What I find truly disturbing is that in 2008 the Province of Ontario, which is where I live, brought into force new legislation and regulations that should have curbed payday loan use. One of the key features was a provision prohibiting loan roll-overs (taking out a new loan as soon as an existing loan was repaid). Based on my discussions with current clients, this feature is not being enforced. In fact, it is apparent that having enacted the law, payday loans just adapt, offering new product terms that work around the intent of new legislation.
On the off chance that someone is reading this article that may be unfamiliar with how a payday loan works, here’s an example: Bob finds himself short cash on Friday, but doesn’t get paid for another week. He goes and borrows $250 from a payday loan outfit. The loan is due next Friday when he gets paid and the balance payable is $300. Bob now finds himself short again and so has to borrow again before his next payday. And so on, and so on, and so on…
To get around the roll-over rules people would start using multiple payday loan companies – I have seen individuals that were using 6, 7, 8 and more different companies and the total amount of payday debt was well into the thousands of dollars. Serioulsy, payday loans are a hole that it can be very difficult to climb out of.
Break the payday loan cycle
One of the solutions that people have found to break the payday loan cycle to file an assignment in bankruptcy. While I have seen this done simply to deal with payday loans, in most cases payday loans are just part of the financial mess people need to deal with. They have too much of every kind of debt – the payday loans are the final straw that breaks their back.
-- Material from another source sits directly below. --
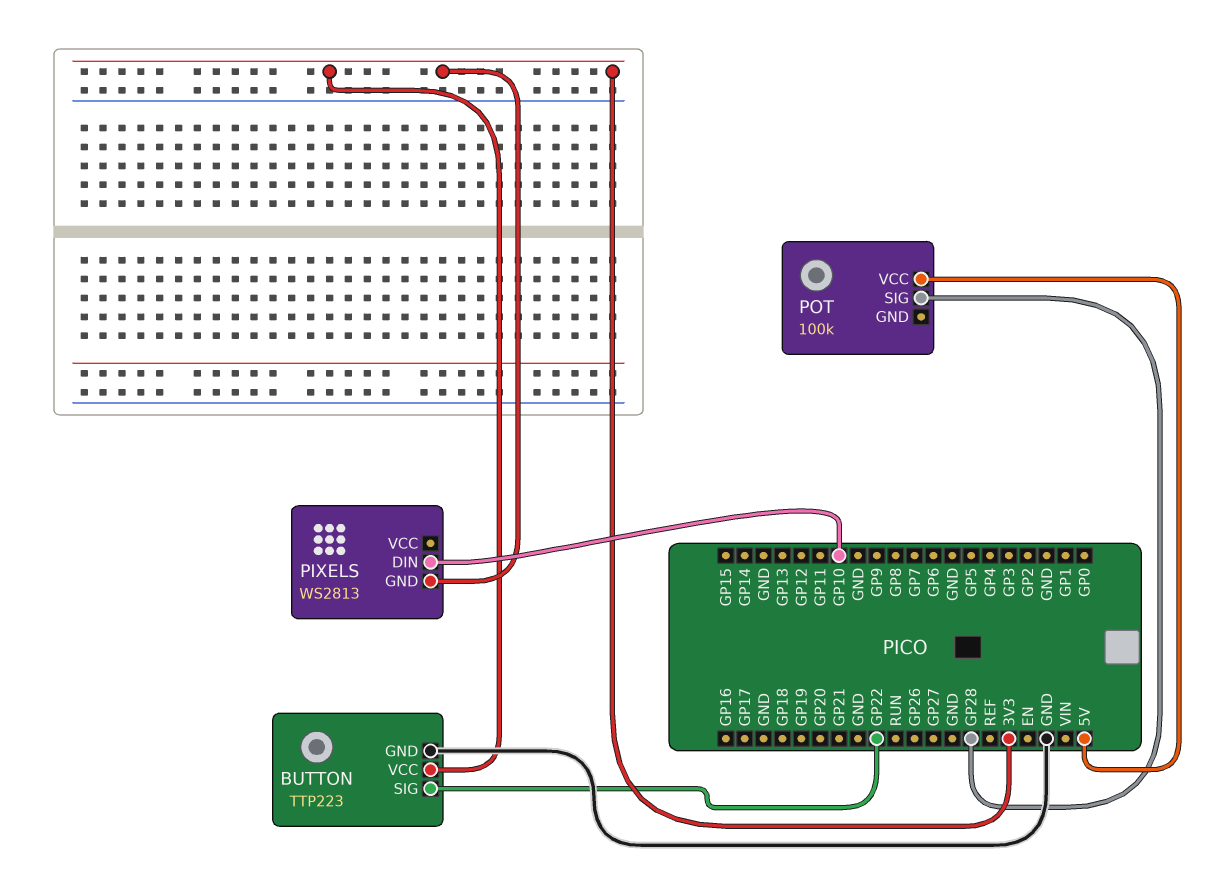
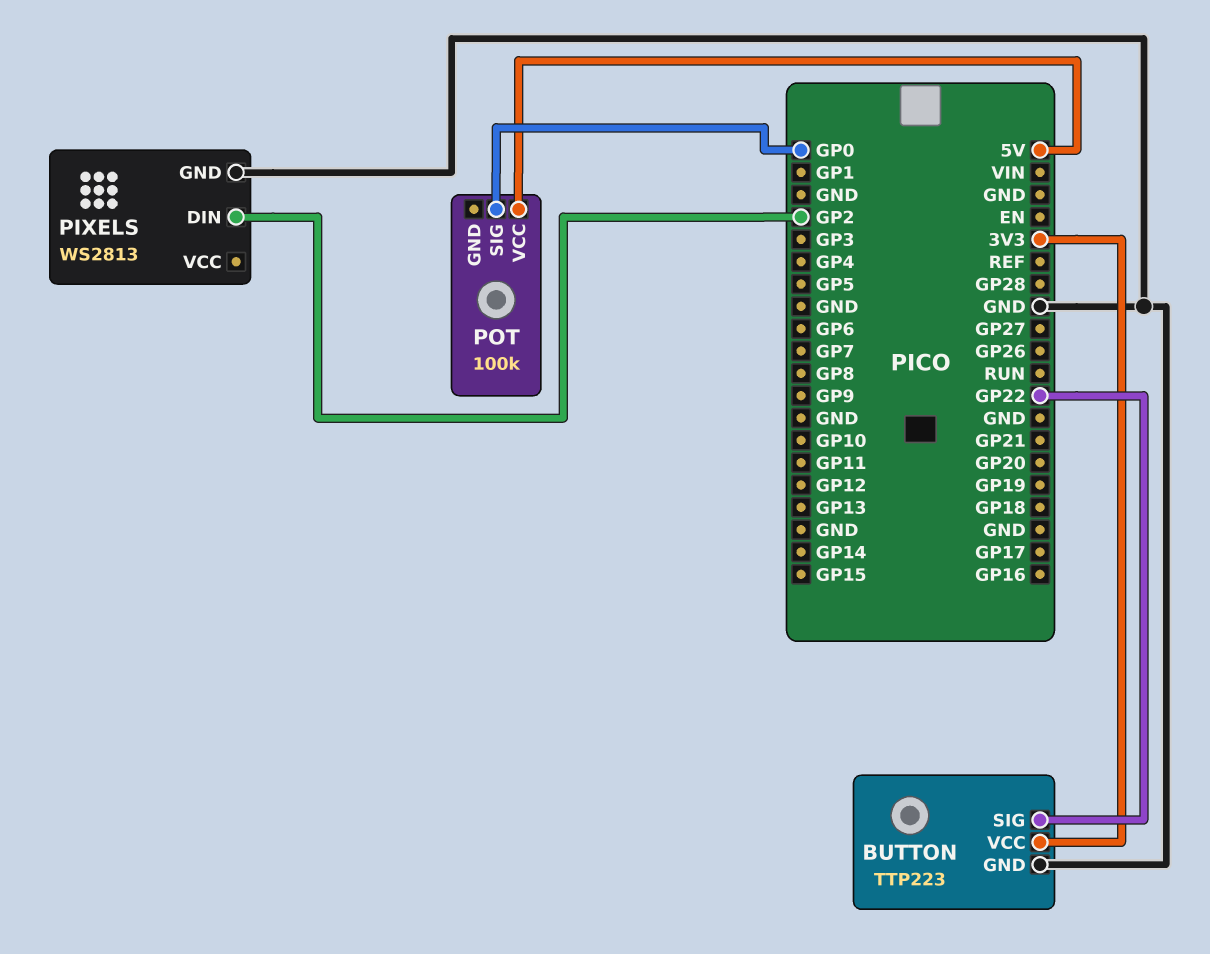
PIXELS pin DIN: GP10 -> GP2
PIXELS pin GND: 3V3 -> GND
POT pin SIG: GP28 -> GP0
Bankruptcy, or a consumer proposal, will certainly deal with payday loans, along with credit card debt, tax debts, unpaid bills and other other unsecured debts. It is really a matter of assessing a person’s total debt and financial situation, then determining which debt solution makes the most sense.
A final word of warning that we give to all of our clients – many payday loan people, once they receive notice of a bankruptcy or a consumer proposal, try to use the fact that you filed and no longer have to deal with all of your other debts to suggest that you should repay the payday loan. They are after all small amounts and “didn’t they help you out when you need cash?” Don’t fall for these tricks. If you have filed bankruptcy or a consumer proposal and your trustee or the Court finds out you have repaid one of your creditors your bankruptcy or proposal may be cancelled. Worse, you may be ordered to repay all of your other debts in full because you repaid the payday loan. It is just not worth it.
Have you used payday loans in the past? Are you using them today? What advise can you give our readers for dealing with your payday loans.